Entonces se acercó a la carta marina y midió la distancia que aún les faltaba por recorrer para llegar a Moahu.
—Tenemos que unirles antes que tengamos que entablar un combate —dijo—. ¿Quieres comer con el doctor y conmigo mañana, Tom? Quizás invite también a Martin y a los Oakes.
—Gracias, señor. Será un placer.
—También será un placer para mí. ¡Ah, Tom, dile a West y a Davidge que quiero verles.
Los dos esperaban que les llamasen. Jack les había encargado levar anclas porque él y Pullings tenían que terminar de tratar ciertos asuntos con Wainwright abajo, y cuando regresó a la cubierta vio que los marineros estaban haciendo torpemente una maniobra de todos los días. Pero ninguno de los dos esperaba encontrarse con tanta rabia ni con comentarios que iban más allá del tema.

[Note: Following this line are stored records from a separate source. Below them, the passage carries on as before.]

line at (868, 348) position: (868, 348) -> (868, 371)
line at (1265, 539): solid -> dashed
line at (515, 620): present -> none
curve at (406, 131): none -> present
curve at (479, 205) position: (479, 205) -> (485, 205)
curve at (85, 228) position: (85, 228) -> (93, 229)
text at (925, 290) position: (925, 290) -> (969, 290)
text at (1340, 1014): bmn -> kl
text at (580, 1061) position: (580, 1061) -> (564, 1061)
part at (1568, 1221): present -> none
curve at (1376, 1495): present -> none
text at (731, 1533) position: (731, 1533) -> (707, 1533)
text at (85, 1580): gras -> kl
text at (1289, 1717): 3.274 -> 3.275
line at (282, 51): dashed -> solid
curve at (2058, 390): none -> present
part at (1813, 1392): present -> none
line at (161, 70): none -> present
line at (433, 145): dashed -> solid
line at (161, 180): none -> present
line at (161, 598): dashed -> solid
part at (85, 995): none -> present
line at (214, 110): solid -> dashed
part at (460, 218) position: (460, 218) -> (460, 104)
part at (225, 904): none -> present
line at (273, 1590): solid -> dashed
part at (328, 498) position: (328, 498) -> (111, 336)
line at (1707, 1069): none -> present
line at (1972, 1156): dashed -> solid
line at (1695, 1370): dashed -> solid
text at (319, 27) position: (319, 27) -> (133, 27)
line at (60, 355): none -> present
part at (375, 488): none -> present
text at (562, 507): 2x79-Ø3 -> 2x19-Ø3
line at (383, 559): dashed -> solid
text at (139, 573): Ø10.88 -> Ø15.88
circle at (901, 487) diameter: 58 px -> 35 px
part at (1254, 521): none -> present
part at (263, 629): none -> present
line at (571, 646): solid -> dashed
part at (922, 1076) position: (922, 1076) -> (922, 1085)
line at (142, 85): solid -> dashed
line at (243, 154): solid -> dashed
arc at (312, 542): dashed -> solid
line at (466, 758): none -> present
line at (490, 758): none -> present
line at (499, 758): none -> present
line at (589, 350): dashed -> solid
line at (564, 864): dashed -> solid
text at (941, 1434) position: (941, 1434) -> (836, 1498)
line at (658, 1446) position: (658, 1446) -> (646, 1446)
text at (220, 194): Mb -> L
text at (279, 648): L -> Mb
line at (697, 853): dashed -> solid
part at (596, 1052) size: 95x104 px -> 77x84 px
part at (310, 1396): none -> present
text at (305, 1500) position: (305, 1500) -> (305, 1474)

—Les estoy hablando de su vida pública —dijo Jack—. Saben perfectamente bien que demostrar públicamente animadversión provoca la división y va en descrédito de un barco. También saben que los conflictos entre oficiales son públicos, pues los marineros que sirven la mesa cuentan todo a sus compañeros inmediatamente, así que afectan a todos los tripulantes aunque se traten de mantener bajo la cubierta, ya que cada oficial tiene a muchos seguidores entre los marineros de su brigada. Pero ustedes ni siquiera han intentado mantenerlos bajo la cubierta sino que se han tratado él uno al otro abiertamente de forma grosera y molestan a Oakes de una forma que provoca resentimiento en sus hombres, a los que él atiende muy bien. Obviamente, sus compañeros no son soplones, y no sabía cuál era su comportamiento en la cámara de oficiales, pero no podrán negar que durante las últimas semanas les he indicado muchas veces indirectamente y muchas también directamente que tenían un comportamiento tosco y grosero en la cubierta. Una consecuencia de la animadversión, la división y las disputas fue el deplorable espectáculo que vi al llegar a la cubierta: ustedes dos discutiendo como un par de verduleras y la fragata como si se celebrara en ella la feria de San Bartolomé. Y todo eso ocurrió en presencia del capitán del
Daisy
y sus tripulantes. Doy gracias a Dios porque no había ningún barco del rey cerca. ¡Imagínense que nos encontráramos en esta misma situación en una batalla! Otra consecuencia fue que desacreditaron la fragata cuando invitaron a comer a la señora Oakes y a su esposo. Los dos, tanto usted, West, como usted, Davidge, consiguieron que su mutua antipatía fuera evidente. No tuvieron ningún respeto por sus invitados en un acto que era esencialmente público. Por mi parte, he declinado la invitación del capitán Pullings para mañana.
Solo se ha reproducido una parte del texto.